Actor 1: Hey! Hold the door!

Actor 1 steps in after him and they let the doors slide shut. The ride is silent for a moment, and then Actor 1 turns.

Actor 1 (Cont’d): Did I hear him say “See you on Broadway?”

Hero: Yeah, I was just thinking about that. Did you leave?

Actor 1: Are you kidding? Can you imagine working for that guy? What an asshole. He makes us wait, treats us like cattle, and then has the balls to make us feel bad when we don’t want to work with him. I wouldn’t waste my time.

Hero: Good, I was starting to feel like maybe I was crazy.

Actor 1: Maybe we’re both crazy. But hey, if one of us ever does book a gig on Broadway, imagine how much fun it’s going to be telling this story.

Blackout.

What is it about actors that makes us so afraid to take care of ourselves?
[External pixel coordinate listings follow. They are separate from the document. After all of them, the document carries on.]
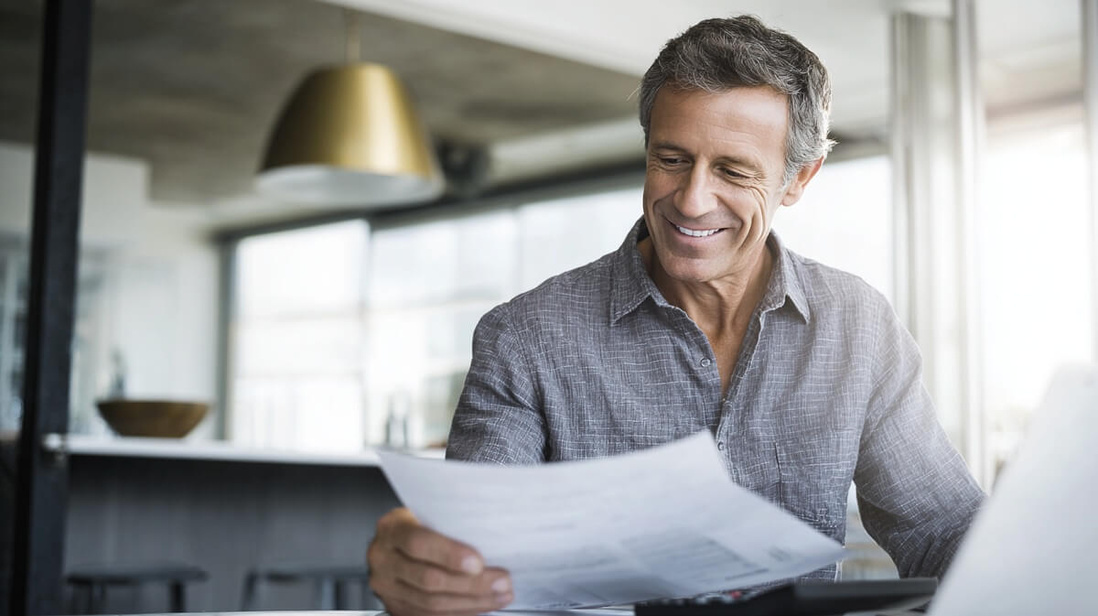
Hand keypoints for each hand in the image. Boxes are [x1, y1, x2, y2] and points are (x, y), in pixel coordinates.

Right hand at [368, 507, 513, 615]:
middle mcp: (383, 560)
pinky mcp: (396, 606)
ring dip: (471, 602)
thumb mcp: (426, 511)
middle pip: (428, 579)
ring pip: (431, 603)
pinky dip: (460, 612)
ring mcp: (387, 587)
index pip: (418, 544)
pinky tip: (481, 605)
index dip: (449, 555)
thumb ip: (449, 523)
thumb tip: (493, 537)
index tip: (479, 562)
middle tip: (501, 582)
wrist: (390, 542)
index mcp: (392, 529)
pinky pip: (429, 615)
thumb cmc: (416, 522)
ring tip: (499, 596)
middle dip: (471, 584)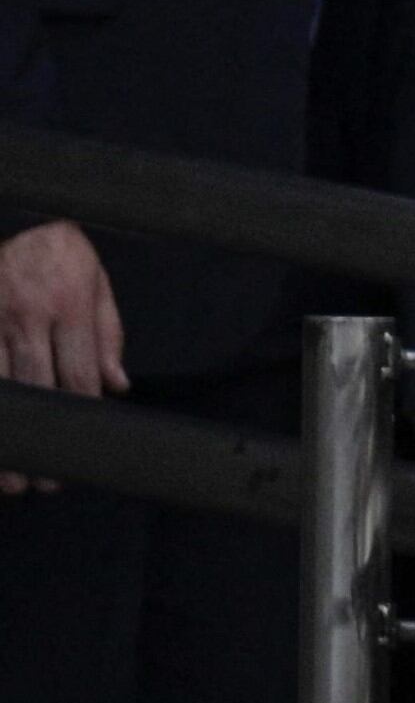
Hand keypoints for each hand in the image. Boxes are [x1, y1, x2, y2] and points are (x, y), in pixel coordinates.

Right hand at [0, 220, 126, 492]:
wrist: (23, 218)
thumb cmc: (63, 258)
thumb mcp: (98, 285)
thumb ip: (107, 335)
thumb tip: (116, 386)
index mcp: (68, 306)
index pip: (77, 373)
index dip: (80, 415)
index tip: (79, 449)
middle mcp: (26, 314)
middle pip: (36, 388)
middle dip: (43, 439)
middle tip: (44, 483)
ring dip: (6, 437)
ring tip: (10, 480)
That’s a rhetorical question of course, because I know the answer, or at least the answer for myself. I’m afraid of sticking out. I’m afraid someone is going to look at my headshot after I walk out the door and say “Well he was alright, but so difficult to work with.” Or that a few weeks into rehearsal a director is going to wonder if they’ve made a mistake by casting me. But if you give a Violinist a banana instead of a bow and tell him to play, it doesn’t matter how long you wait, you aren’t getting Mozart. You don’t hand a painter a hammer and expect a watercolor. An actor is an artist as well and though our tools are internal we need them just as surely as anyone else. And at the end of the day what any director wants from us is a consistent performance based in truth. Taking class teaches us how to get there, and it’s up to us to nurture our individual process and let help our directors work that into their vision.

Time and time again I hear stories about actors who have had audition experiences similar to the one I just described, actors who have worked under nightmare directors, actors who have been forced to compromise their process for the sake of product. I’ve lived those stories. Just because you are auditioning for someone doesn’t mean you are the only one in the room who is being auditioned. We get to choose who we work with just as much as they get to choose who gets the part. When I interviewed Mark Alan Gordon a few weeks ago for the Studio Spotlight series he said something very similar:

“It’s been interesting getting work and deciding what work I want to do with my craft. It was that watershed moment of what is my emotional connection, what does this theatre believe in, what does the Artistic Director believe in? When I get an audition I look at it as I am interviewing that director, I am interviewing those people in the room.”

Walking out of that audition was taking care of myself as an artist. It allowed me to walk away with my pride intact and my head held high, and walk into my next audition with confidence. The alternative was sitting in that room and listening while other people who had no business giving me notes told me how to act. That would have been death to my creative process, and I couldn’t let it happen. And for the record, I did walk into that next audition with confidence. And the director had a monitor for us, and had given us a breakdown of exactly how the audition would go (monologues followed by a group movement callback), and that allowed me to mold my process to fit what they were looking for. Suddenly I wasn’t scrambling to connect to audition material in an unfamiliar and unsafe environment, I was bringing myself to material in a place where I felt comfortable and cared for. And now, three weeks into our rehearsal process for that job that I booked, I understand what Annie was saying on that day. I’m learning to take care of myself.